Как это ни страшно и ни удивительно, но отчасти понятно: между отцом и сыном борьба за вечную жизнь или вечную смерть. Но еще страшнее, удивительнее и уже совсем непонятно, что и с матерью Франциска могло произойти нечто подобное. Между сыном и матерью нет никакой борьбы. В сыне своем, тогда еще грешном, угадывает будущего великого Святого первая из людей, монна Пика Простейшая (та же у нее простота, нищета духовная, как у св. Франциска): «сын мой будет сыном Божьим!» Мать ничего не сделала ему, кроме добра. Но вот и ее постигает, в легенде, та же участь, как отца Франциска: хуже, чем убийство, – уничтожение. Только что выходит Франциск из темницы, куда посадил его отец и откуда выпустила мать, – она исчезает с лица земли, так же как отец; больше и о ней ни слуху ни духу во всей легенде. Сын все-таки помнит отца: «самое тяжкое, что пришлось мне вынести в жизни, – это», – уход от отца, а мать забывает совсем. Землю-Мать помнит, в «Песне тварей»:
слава Тебе, Господи, за Мать нашу, Землю, которая носит нас всех и питает, —
а родную мать забыл.[215]
Вся плоть мира, в какой-то одной точке, и для св. Франциска, так же как для св. Августина, – «из ничего почти ничто», de nulla re реnе nullam reme, «есть, как бы не есть», est non est. В этом они одинаково, вопреки всей своей противоположности, – «люди лунного света».[216]
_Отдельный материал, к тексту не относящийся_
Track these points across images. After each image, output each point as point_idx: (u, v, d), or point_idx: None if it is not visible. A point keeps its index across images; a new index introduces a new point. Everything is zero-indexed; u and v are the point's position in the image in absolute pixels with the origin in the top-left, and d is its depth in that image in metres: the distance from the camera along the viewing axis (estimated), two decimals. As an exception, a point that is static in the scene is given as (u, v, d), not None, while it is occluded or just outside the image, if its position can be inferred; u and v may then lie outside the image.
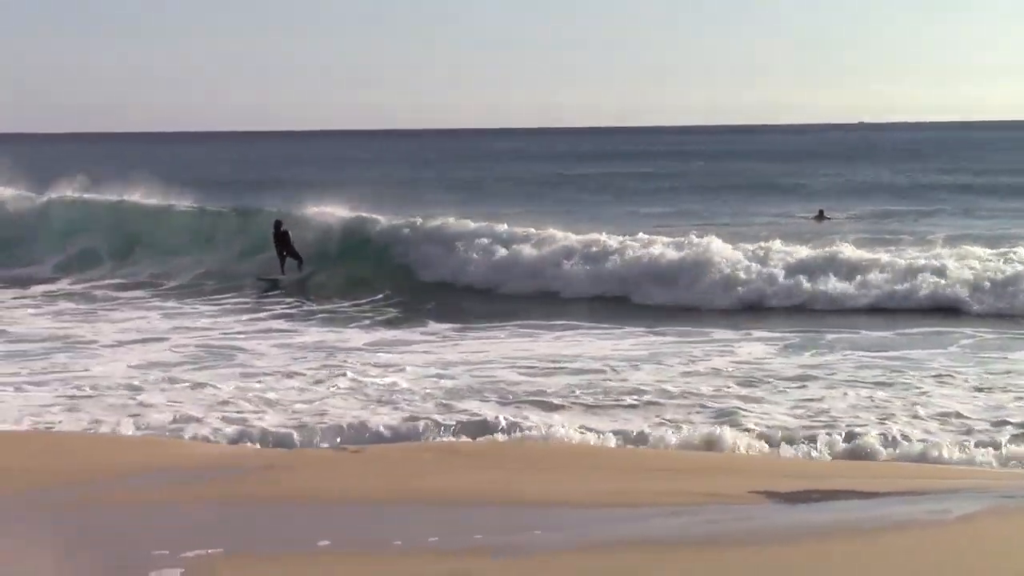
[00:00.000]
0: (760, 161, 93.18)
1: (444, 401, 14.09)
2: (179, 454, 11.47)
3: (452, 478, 10.40)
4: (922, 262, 23.29)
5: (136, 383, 15.07)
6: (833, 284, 22.49)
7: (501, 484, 10.20)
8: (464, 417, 13.29)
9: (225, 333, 19.93)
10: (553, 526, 8.78)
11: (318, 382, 15.34)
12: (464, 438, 12.40)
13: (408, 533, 8.70)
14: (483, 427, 12.83)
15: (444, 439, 12.27)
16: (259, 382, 15.29)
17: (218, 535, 8.61)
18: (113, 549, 8.42)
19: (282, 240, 27.24)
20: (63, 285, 27.00)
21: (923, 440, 12.17)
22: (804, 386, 14.77)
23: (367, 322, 21.38)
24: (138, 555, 8.07)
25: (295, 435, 12.40)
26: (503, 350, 17.92)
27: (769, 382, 15.09)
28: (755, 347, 17.87)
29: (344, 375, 15.48)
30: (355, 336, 19.69)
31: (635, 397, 14.30)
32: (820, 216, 40.70)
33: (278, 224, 27.68)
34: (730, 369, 16.09)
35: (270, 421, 13.11)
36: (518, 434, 12.51)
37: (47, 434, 12.49)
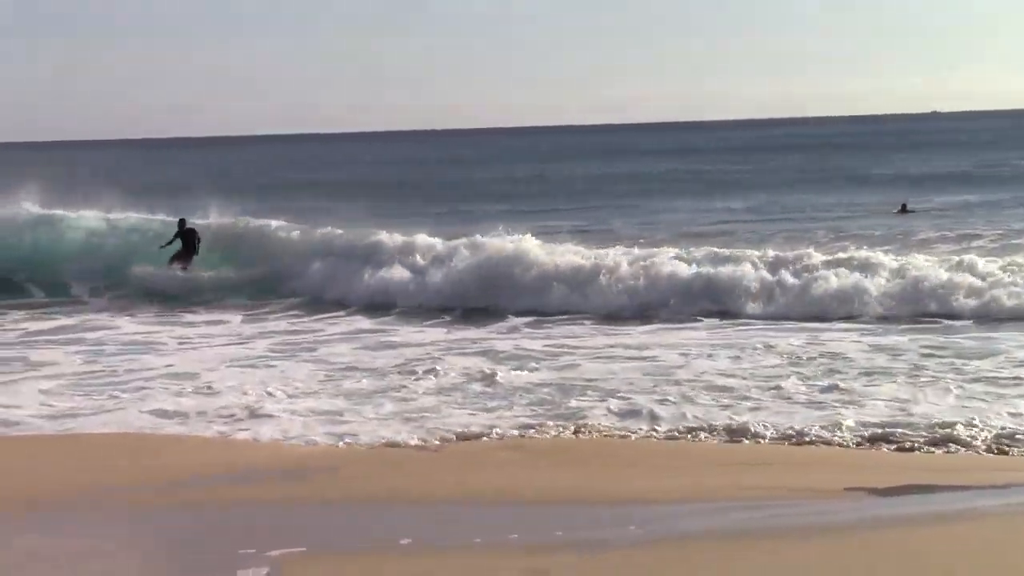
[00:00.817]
0: (831, 152, 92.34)
1: (529, 397, 13.96)
2: (263, 454, 11.57)
3: (530, 475, 10.41)
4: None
5: (217, 384, 15.03)
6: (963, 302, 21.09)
7: (579, 481, 10.20)
8: (552, 412, 13.21)
9: (294, 336, 19.87)
10: (633, 522, 8.77)
11: (402, 377, 15.33)
12: (544, 434, 12.25)
13: (488, 531, 8.72)
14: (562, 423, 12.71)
15: (522, 435, 12.12)
16: (334, 380, 15.19)
17: (301, 534, 8.66)
18: (201, 548, 8.59)
19: (187, 237, 27.63)
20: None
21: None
22: (896, 381, 14.47)
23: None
24: (225, 554, 8.17)
25: (377, 434, 12.30)
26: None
27: (860, 376, 14.79)
28: (845, 343, 17.57)
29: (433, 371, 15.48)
30: (425, 334, 19.63)
31: (716, 390, 14.09)
32: (903, 210, 39.87)
33: (182, 222, 27.98)
34: (816, 362, 15.80)
35: (353, 419, 13.04)
36: (590, 430, 12.37)
37: (134, 436, 12.57)
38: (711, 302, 21.30)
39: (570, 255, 23.86)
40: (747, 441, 11.92)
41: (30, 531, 8.89)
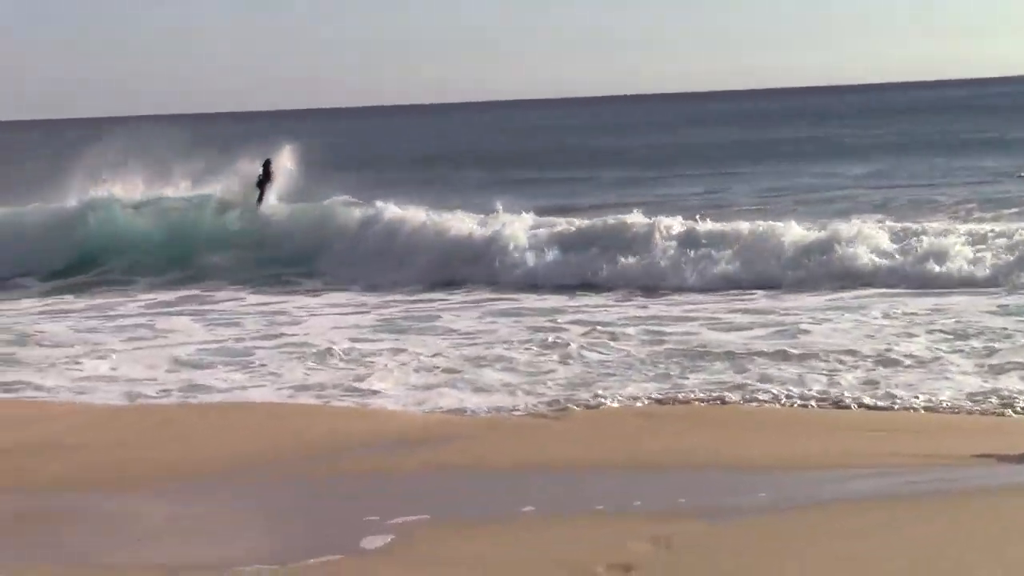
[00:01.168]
0: (946, 117, 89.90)
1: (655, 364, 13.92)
2: (387, 423, 11.61)
3: (653, 442, 10.37)
4: None
5: (342, 354, 15.19)
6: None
7: (706, 448, 10.12)
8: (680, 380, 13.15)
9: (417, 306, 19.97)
10: (760, 489, 8.70)
11: (527, 346, 15.35)
12: (668, 402, 12.20)
13: (611, 498, 8.70)
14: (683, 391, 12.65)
15: (647, 403, 12.07)
16: (458, 349, 15.26)
17: (424, 502, 8.73)
18: (326, 516, 8.66)
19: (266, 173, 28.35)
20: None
21: None
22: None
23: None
24: (350, 522, 8.23)
25: (501, 402, 12.33)
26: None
27: (993, 342, 14.51)
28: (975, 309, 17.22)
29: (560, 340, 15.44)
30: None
31: (844, 355, 13.91)
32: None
33: (268, 163, 28.57)
34: (946, 328, 15.53)
35: (477, 388, 13.11)
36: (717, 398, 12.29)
37: (261, 405, 12.73)
38: (833, 268, 20.96)
39: (677, 225, 23.60)
40: (878, 408, 11.75)
41: (167, 499, 9.07)
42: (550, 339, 15.50)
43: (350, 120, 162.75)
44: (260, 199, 28.25)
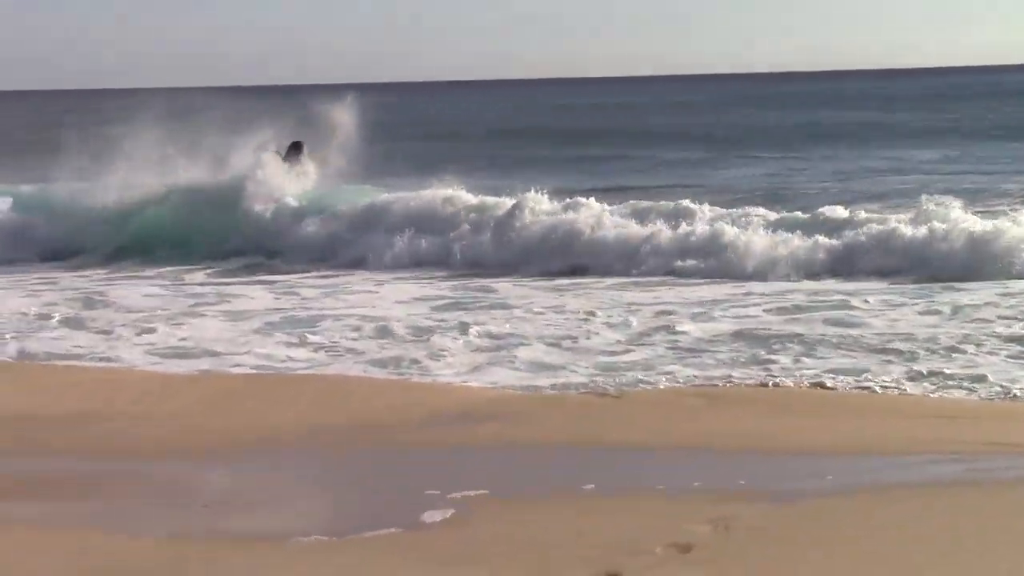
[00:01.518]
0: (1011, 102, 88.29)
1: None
2: (449, 397, 11.68)
3: (712, 423, 10.34)
4: None
5: (406, 327, 15.27)
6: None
7: (768, 431, 10.08)
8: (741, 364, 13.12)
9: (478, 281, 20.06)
10: (823, 472, 8.67)
11: (587, 324, 15.38)
12: (731, 383, 12.19)
13: (671, 478, 8.71)
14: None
15: (709, 384, 12.07)
16: (522, 325, 15.28)
17: (484, 477, 8.77)
18: (387, 489, 8.73)
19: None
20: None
21: None
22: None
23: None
24: (411, 495, 8.28)
25: (563, 379, 12.35)
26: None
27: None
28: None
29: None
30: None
31: (910, 342, 13.84)
32: None
33: (297, 145, 26.87)
34: (1012, 316, 15.39)
35: (539, 364, 13.15)
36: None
37: (325, 377, 12.82)
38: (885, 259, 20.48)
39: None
40: (945, 394, 11.68)
41: (231, 468, 9.18)
42: (616, 319, 15.52)
43: (399, 95, 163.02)
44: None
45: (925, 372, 12.42)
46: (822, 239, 21.06)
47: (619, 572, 6.64)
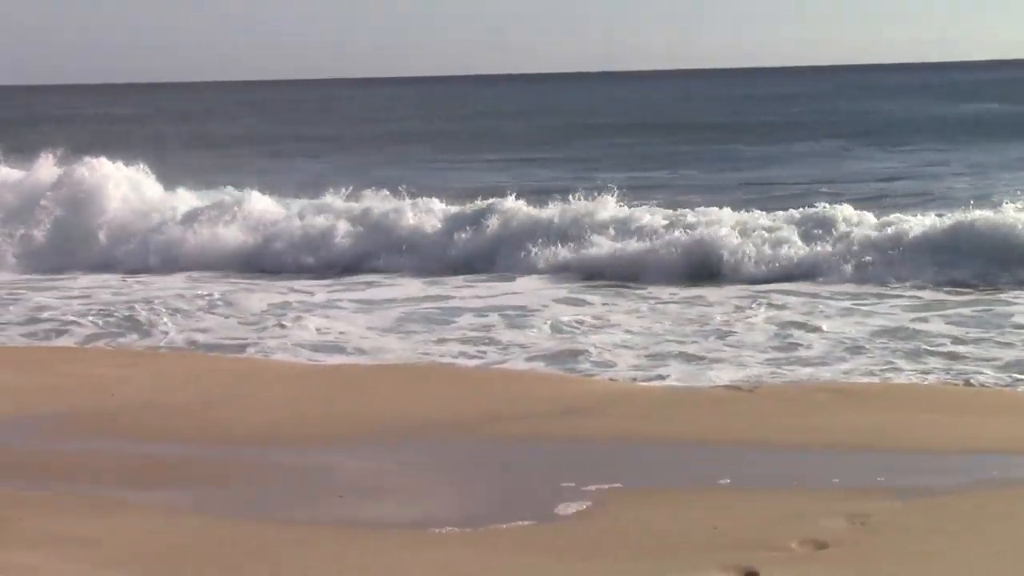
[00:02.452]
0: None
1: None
2: (584, 390, 11.66)
3: (852, 420, 10.19)
4: None
5: (544, 321, 15.30)
6: None
7: (905, 428, 9.93)
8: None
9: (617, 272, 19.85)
10: (956, 469, 8.58)
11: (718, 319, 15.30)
12: (863, 378, 12.04)
13: (807, 473, 8.67)
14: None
15: (842, 380, 11.93)
16: (656, 320, 15.22)
17: (617, 471, 8.74)
18: (519, 481, 8.77)
19: None
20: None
21: None
22: None
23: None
24: (545, 488, 8.32)
25: (695, 375, 12.29)
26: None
27: None
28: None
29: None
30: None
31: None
32: None
33: None
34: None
35: (673, 360, 13.07)
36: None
37: (458, 368, 12.92)
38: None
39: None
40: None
41: (364, 458, 9.25)
42: (750, 316, 15.39)
43: (528, 86, 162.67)
44: None
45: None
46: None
47: (754, 568, 6.61)
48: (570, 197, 22.37)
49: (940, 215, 21.19)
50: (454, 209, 22.71)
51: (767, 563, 6.68)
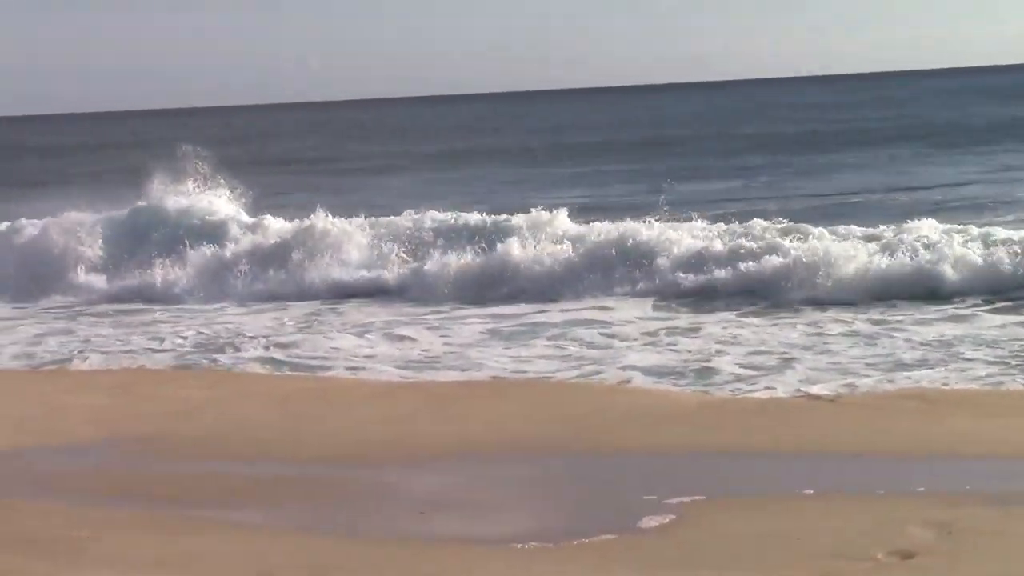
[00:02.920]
0: None
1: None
2: (663, 402, 11.63)
3: (938, 428, 10.11)
4: None
5: (626, 335, 15.28)
6: None
7: (982, 432, 9.85)
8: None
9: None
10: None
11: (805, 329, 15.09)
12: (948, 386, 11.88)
13: (891, 483, 8.56)
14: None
15: (919, 386, 11.79)
16: (741, 332, 15.13)
17: (699, 483, 8.75)
18: (601, 495, 8.73)
19: None
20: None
21: None
22: None
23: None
24: (626, 501, 8.34)
25: (778, 384, 12.19)
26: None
27: None
28: None
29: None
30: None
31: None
32: None
33: None
34: None
35: (759, 370, 12.94)
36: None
37: (541, 383, 12.89)
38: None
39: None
40: None
41: (445, 474, 9.31)
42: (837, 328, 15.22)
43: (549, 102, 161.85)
44: None
45: None
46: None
47: (840, 578, 6.57)
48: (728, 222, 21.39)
49: None
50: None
51: (852, 573, 6.63)
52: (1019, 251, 18.31)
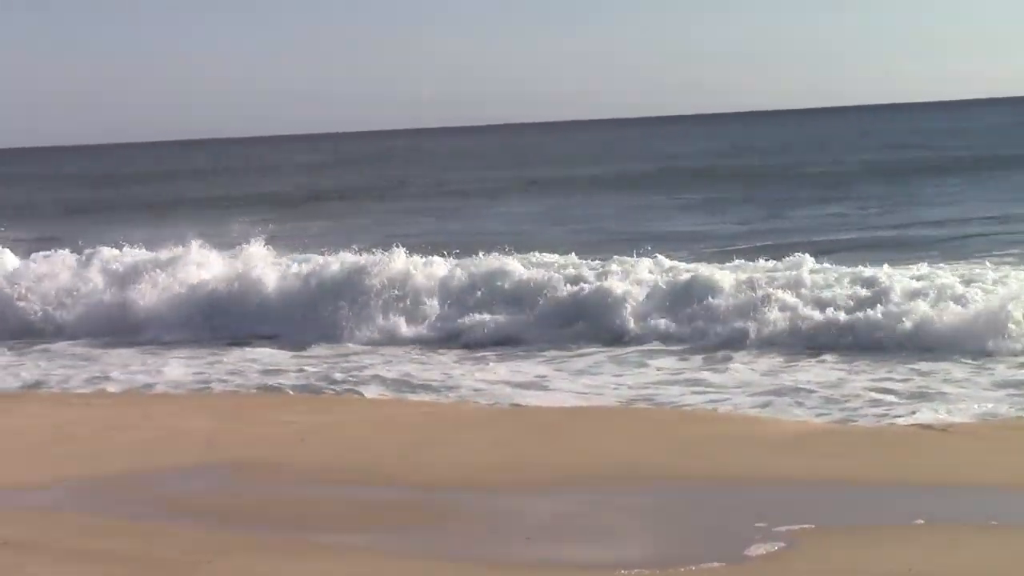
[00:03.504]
0: None
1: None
2: (767, 430, 11.57)
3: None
4: None
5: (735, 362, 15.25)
6: None
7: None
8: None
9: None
10: None
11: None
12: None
13: (1004, 513, 8.48)
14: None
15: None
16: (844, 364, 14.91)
17: (808, 510, 8.69)
18: (707, 522, 8.70)
19: None
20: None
21: None
22: None
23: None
24: (733, 529, 8.31)
25: (884, 412, 12.05)
26: None
27: None
28: None
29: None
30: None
31: None
32: None
33: None
34: None
35: (858, 398, 12.87)
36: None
37: (643, 410, 12.91)
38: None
39: None
40: None
41: (550, 500, 9.34)
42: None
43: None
44: None
45: None
46: None
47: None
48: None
49: None
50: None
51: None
52: None
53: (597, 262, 21.02)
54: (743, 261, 20.79)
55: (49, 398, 14.66)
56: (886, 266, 18.76)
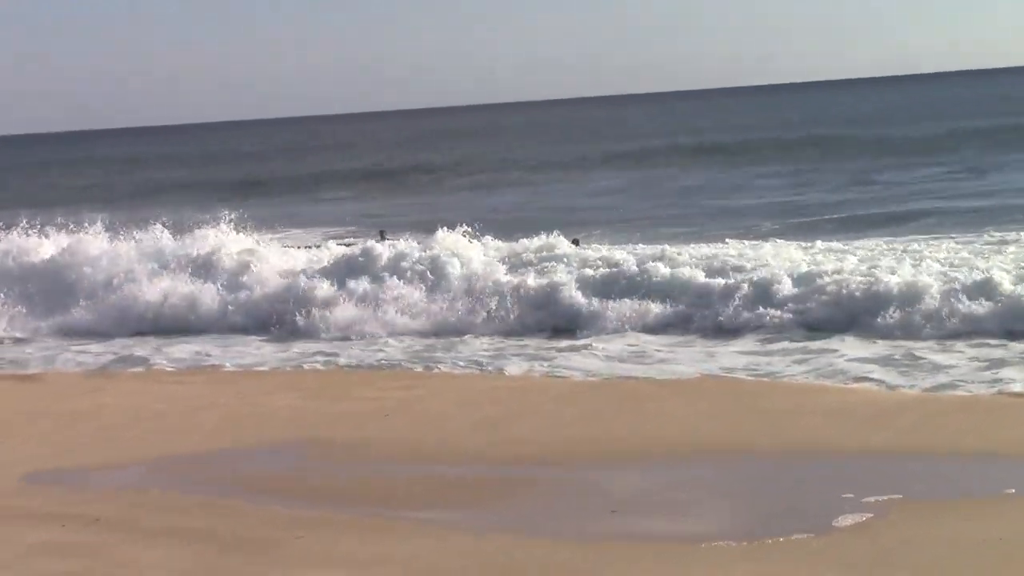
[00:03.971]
0: None
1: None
2: (854, 400, 11.44)
3: None
4: None
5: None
6: None
7: None
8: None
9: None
10: None
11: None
12: None
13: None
14: None
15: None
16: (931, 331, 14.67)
17: (896, 482, 8.57)
18: (794, 493, 8.63)
19: None
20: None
21: None
22: None
23: None
24: (823, 500, 8.23)
25: (966, 384, 11.85)
26: None
27: None
28: None
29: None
30: None
31: None
32: None
33: None
34: None
35: (943, 369, 12.62)
36: None
37: (723, 380, 12.78)
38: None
39: None
40: None
41: (636, 473, 9.31)
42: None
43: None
44: None
45: None
46: None
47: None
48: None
49: None
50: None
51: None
52: None
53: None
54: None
55: (143, 376, 14.84)
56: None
Тело дают человеку отец и мать. Кто восстает на тело свое, – восстает на отца и мать; кто его убивает, – убивает их. «Самоубийца – отцеубийца», – не этою ли искрой божественной правды в дьявольской лжи и обожжется сердце св. Франциска?
LXXIX
Зимнею ночью, в такую же, может быть, лютую стужу, как та, в какую должен был пройти несколько верст, голый, по снегу, провинившийся брат, – молился однажды Франциск, в келье своей, когда дьявол позвал его трижды: «Франциск! Франциск! Франциск!» – «Что тебе?» – спросил Блаженный, и дьявол ответил ему: «Знай, Франциск: Бог прощает всякого грешника, если он только покается; но нет ни покаяния, ни прощения самоубийце!» Так сказал ему дьявол и тотчас же после того разжег в нем лютую похоть. Вместо наготы Прекрасной Дамы, Бедности, явилась ему другая нагота, – чья? – святой ли Клары или одной из тех женщин, чьи ласки он мог бы купить, когда жил еще «в огне греха»?
Скинул одежду Франциск, – обнажился, но уже совсем не так, как тогда, в Палате Суда, или потом, идучи в Ассизи на проповедь; поясом-веревкой начал себя бичевать по голому телу, приговаривая: «Вот тебе, вот тебе, брат мой, Осел! Я буду тебя бичевать, пока не перестанешь упрямиться!»
Тело свое называет он «братом Ослом», но в этом ошибается, как некогда сам поймет, хотя и поздно: «Брат мой, тело, прости меня… я много пред тобой согрешил!» Тело человеческое – самое божественное из всех созданий Творца. В эту минуту и тело Франциска – вовсе не глупый «Осел», а мудрый Змий, падший Ангел, некогда светлейший из Херувимов. Кто же сделал Ангела дьяволом, как не сам Франциск, когда предал тело свое дьяволу? «Самоубийца», – «отцеубийца», – обожгла, может быть, сердце его, в ту же минуту, искра божественной правды в дьявольской лжи.